[start]

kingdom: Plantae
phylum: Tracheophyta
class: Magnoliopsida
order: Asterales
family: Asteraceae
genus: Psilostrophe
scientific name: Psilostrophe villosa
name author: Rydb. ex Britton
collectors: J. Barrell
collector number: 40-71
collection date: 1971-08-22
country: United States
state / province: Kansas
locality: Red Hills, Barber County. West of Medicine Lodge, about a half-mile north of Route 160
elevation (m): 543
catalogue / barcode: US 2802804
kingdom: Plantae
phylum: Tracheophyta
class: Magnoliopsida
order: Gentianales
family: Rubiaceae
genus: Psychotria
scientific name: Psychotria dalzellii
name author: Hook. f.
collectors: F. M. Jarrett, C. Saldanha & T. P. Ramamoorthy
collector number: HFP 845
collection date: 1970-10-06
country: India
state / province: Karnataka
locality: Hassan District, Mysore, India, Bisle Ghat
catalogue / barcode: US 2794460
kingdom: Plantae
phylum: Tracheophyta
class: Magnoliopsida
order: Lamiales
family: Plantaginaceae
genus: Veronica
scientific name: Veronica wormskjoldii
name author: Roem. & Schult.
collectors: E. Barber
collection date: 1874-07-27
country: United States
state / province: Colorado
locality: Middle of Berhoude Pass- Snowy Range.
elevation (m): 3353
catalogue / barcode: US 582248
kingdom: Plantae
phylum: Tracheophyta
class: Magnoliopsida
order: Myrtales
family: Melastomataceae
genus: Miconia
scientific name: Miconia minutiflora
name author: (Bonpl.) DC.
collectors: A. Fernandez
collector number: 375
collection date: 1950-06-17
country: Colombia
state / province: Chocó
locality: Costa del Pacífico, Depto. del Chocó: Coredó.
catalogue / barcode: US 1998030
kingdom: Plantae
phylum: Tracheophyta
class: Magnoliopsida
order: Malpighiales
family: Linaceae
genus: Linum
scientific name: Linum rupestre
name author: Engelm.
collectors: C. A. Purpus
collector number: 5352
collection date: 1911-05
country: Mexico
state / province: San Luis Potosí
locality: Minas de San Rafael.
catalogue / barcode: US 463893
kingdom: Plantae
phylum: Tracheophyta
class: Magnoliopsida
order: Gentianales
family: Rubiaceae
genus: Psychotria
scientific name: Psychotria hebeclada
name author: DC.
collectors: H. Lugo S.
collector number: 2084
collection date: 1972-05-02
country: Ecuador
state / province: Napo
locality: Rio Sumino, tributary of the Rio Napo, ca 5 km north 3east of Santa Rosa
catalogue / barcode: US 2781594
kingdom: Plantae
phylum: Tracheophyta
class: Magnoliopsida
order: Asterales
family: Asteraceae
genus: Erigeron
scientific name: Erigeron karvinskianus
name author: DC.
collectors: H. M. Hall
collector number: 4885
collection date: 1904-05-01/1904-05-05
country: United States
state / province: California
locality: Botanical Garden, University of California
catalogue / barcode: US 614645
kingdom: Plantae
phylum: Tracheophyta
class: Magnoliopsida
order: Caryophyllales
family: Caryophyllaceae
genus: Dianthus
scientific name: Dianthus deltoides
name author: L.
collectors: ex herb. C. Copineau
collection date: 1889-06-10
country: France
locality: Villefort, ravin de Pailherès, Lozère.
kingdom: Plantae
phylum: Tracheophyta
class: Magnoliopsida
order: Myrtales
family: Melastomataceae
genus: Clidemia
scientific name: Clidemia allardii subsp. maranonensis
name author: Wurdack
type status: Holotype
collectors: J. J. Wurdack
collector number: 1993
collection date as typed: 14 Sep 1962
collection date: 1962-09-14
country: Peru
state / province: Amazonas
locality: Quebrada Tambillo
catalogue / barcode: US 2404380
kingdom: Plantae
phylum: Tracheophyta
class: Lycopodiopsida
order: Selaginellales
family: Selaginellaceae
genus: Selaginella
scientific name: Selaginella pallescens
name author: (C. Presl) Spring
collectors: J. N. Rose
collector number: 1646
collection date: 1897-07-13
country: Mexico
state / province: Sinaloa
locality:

[end]

Copy every one of the lines above word for word.

kingdom: Plantae
phylum: Tracheophyta
class: Magnoliopsida
order: Asterales
family: Asteraceae
genus: Psilostrophe
scientific name: Psilostrophe villosa
name author: Rydb. ex Britton
collectors: J. Barrell
collector number: 40-71
collection date: 1971-08-22
country: United States
state / province: Kansas
locality: Red Hills, Barber County. West of Medicine Lodge, about a half-mile north of Route 160
elevation (m): 543
catalogue / barcode: US 2802804
kingdom: Plantae
phylum: Tracheophyta
class: Magnoliopsida
order: Gentianales
family: Rubiaceae
genus: Psychotria
scientific name: Psychotria dalzellii
name author: Hook. f.
collectors: F. M. Jarrett, C. Saldanha & T. P. Ramamoorthy
collector number: HFP 845
collection date: 1970-10-06
country: India
state / province: Karnataka
locality: Hassan District, Mysore, India, Bisle Ghat
catalogue / barcode: US 2794460
kingdom: Plantae
phylum: Tracheophyta
class: Magnoliopsida
order: Lamiales
family: Plantaginaceae
genus: Veronica
scientific name: Veronica wormskjoldii
name author: Roem. & Schult.
collectors: E. Barber
collection date: 1874-07-27
country: United States
state / province: Colorado
locality: Middle of Berhoude Pass- Snowy Range.
elevation (m): 3353
catalogue / barcode: US 582248
kingdom: Plantae
phylum: Tracheophyta
class: Magnoliopsida
order: Myrtales
family: Melastomataceae
genus: Miconia
scientific name: Miconia minutiflora
name author: (Bonpl.) DC.
collectors: A. Fernandez
collector number: 375
collection date: 1950-06-17
country: Colombia
state / province: Chocó
locality: Costa del Pacífico, Depto. del Chocó: Coredó.
catalogue / barcode: US 1998030
kingdom: Plantae
phylum: Tracheophyta
class: Magnoliopsida
order: Malpighiales
family: Linaceae
genus: Linum
scientific name: Linum rupestre
name author: Engelm.
collectors: C. A. Purpus
collector number: 5352
collection date: 1911-05
country: Mexico
state / province: San Luis Potosí
locality: Minas de San Rafael.
catalogue / barcode: US 463893
kingdom: Plantae
phylum: Tracheophyta
class: Magnoliopsida
order: Gentianales
family: Rubiaceae
genus: Psychotria
scientific name: Psychotria hebeclada
name author: DC.
collectors: H. Lugo S.
collector number: 2084
collection date: 1972-05-02
country: Ecuador
state / province: Napo
locality: Rio Sumino, tributary of the Rio Napo, ca 5 km north 3east of Santa Rosa
catalogue / barcode: US 2781594
kingdom: Plantae
phylum: Tracheophyta
class: Magnoliopsida
order: Asterales
family: Asteraceae
genus: Erigeron
scientific name: Erigeron karvinskianus
name author: DC.
collectors: H. M. Hall
collector number: 4885
collection date: 1904-05-01/1904-05-05
country: United States
state / province: California
locality: Botanical Garden, University of California
catalogue / barcode: US 614645
kingdom: Plantae
phylum: Tracheophyta
class: Magnoliopsida
order: Caryophyllales
family: Caryophyllaceae
genus: Dianthus
scientific name: Dianthus deltoides
name author: L.
collectors: ex herb. C. Copineau
collection date: 1889-06-10
country: France
locality: Villefort, ravin de Pailherès, Lozère.
kingdom: Plantae
phylum: Tracheophyta
class: Magnoliopsida
order: Myrtales
family: Melastomataceae
genus: Clidemia
scientific name: Clidemia allardii subsp. maranonensis
name author: Wurdack
type status: Holotype
collectors: J. J. Wurdack
collector number: 1993
collection date as typed: 14 Sep 1962
collection date: 1962-09-14
country: Peru
state / province: Amazonas
locality: Quebrada Tambillo
catalogue / barcode: US 2404380
kingdom: Plantae
phylum: Tracheophyta
class: Lycopodiopsida
order: Selaginellales
family: Selaginellaceae
genus: Selaginella
scientific name: Selaginella pallescens
name author: (C. Presl) Spring
collectors: J. N. Rose
collector number: 1646
collection date: 1897-07-13
country: Mexico
state / province: Sinaloa
locality:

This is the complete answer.